At this point, fundamental differences between last June’s UK referendum result and this week’s Italian referendum result should be obvious. Commentators have been quick to lump the two together, but they are mistaken. The results are complete opposites. The Italian vote was a rejection of change; the UK vote was a vote for change. Radical change. Change so serious that any number of legal experts are telling us that technically it might not even be possible. Renzi was rejected because he wanted change; Cameron was rejected because he wanted things to stay the same. The two results are nevertheless related; many in the UK must have voted Leave out of fear of the Continent’s unwillingness to embrace necessary change, fear that this unwillingness is dooming the rest of Europe to stagnation and decline. Thank goodness we’re cutting free from all that, some might say.

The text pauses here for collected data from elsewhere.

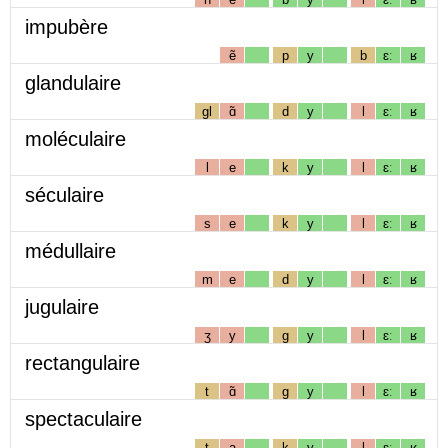
impubère
ẽ
p
y
b
ɛː
ʁ
glandulaire
gl
ɑ̃
d
y
l
ɛː
ʁ
moléculaire
l
e
k
y
l
ɛː
ʁ
séculaire
s
e
k
y
l
ɛː
ʁ
médullaire
m
e
d
y
l
ɛː
ʁ
jugulaire
ʒ
y
g
y
l
ɛː
ʁ
rectangulaire
t
ɑ̃
g
y
l
ɛː
ʁ
spectaculaire
t
a
k
y
l
ɛː
ʁ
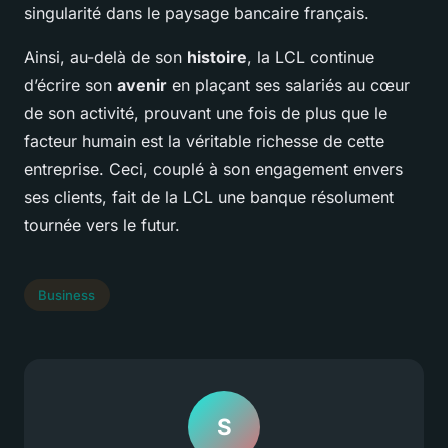
singularité dans le paysage bancaire français.
Ainsi, au-delà de son
histoire
, la LCL continue
d’écrire son
avenir
en plaçant ses salariés au cœur
de son activité, prouvant une fois de plus que le
facteur humain est la véritable richesse de cette
entreprise. Ceci, couplé à son engagement envers
ses clients, fait de la LCL une banque résolument
tournée vers le futur.
Business
S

But this is not the place or time for schadenfreude. European decline would be bad for everyone. Not only would it be disastrous for all of Europe (yes, that does include the UK – we remain a European country – a vote cannot change the hard facts of geography and cultural history); it would be disastrous – culturally, economically and politically – for the rest of the world.

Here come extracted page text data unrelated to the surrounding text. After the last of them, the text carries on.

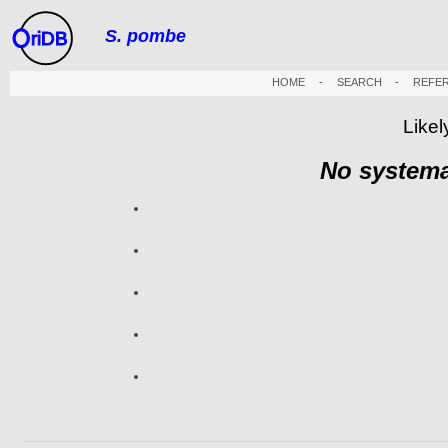
S. pombe
riDB
HOME
-
SEARCH
-
REFE
Likel
No systema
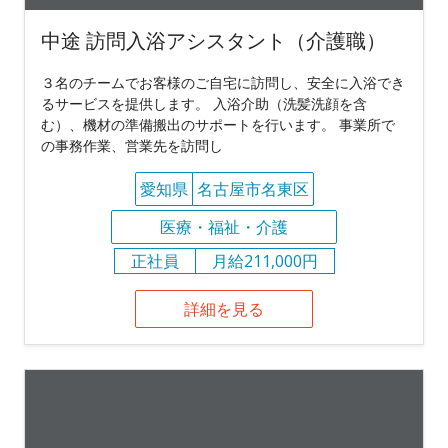
中途 訪問入浴アシスタント（介護職）
３名のチームでお客様のご自宅に訪問し、安全に入浴でき
るサービスを提供します。 入浴介助（洗髪洗顔を含
む）、機材の準備搬出のサポートを行います。 事業所で
の事務作業、営業先を訪問し
愛知県
名古屋市名東区
医療・福祉・介護
正社員
月給211,000円
詳細を見る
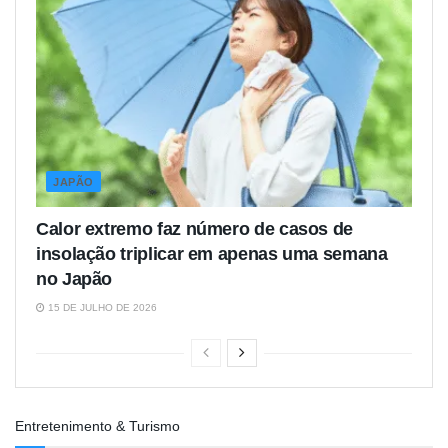
JAPÃO
Calor extremo faz número de casos de
insolação triplicar em apenas uma semana
no Japão
15 DE JULHO DE 2026
Entretenimento & Turismo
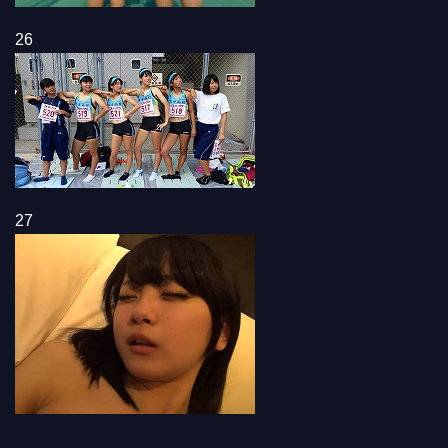
26
27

Last August, reports of Italy’s looming banking and economic crisis coincided with reports that Italy’s wild wolf population is getting dangerously out of control – a metaphor which Shaw Sheet couldn’t resist (see Wolf at the Door, 04 August 2016). This week, Hollande’s admission of failure and his decision to call it a day also coincided, somewhat uncannily, with reports that France’s wild wolf population is getting dangerously out of control. (“The wolf is at the door of Paris” declared Jean-Luc Valérie, chairman of L’Observatoire du Loup, an association of 15 scientists.) It just goes to show that the best metaphors can take on a life of their own.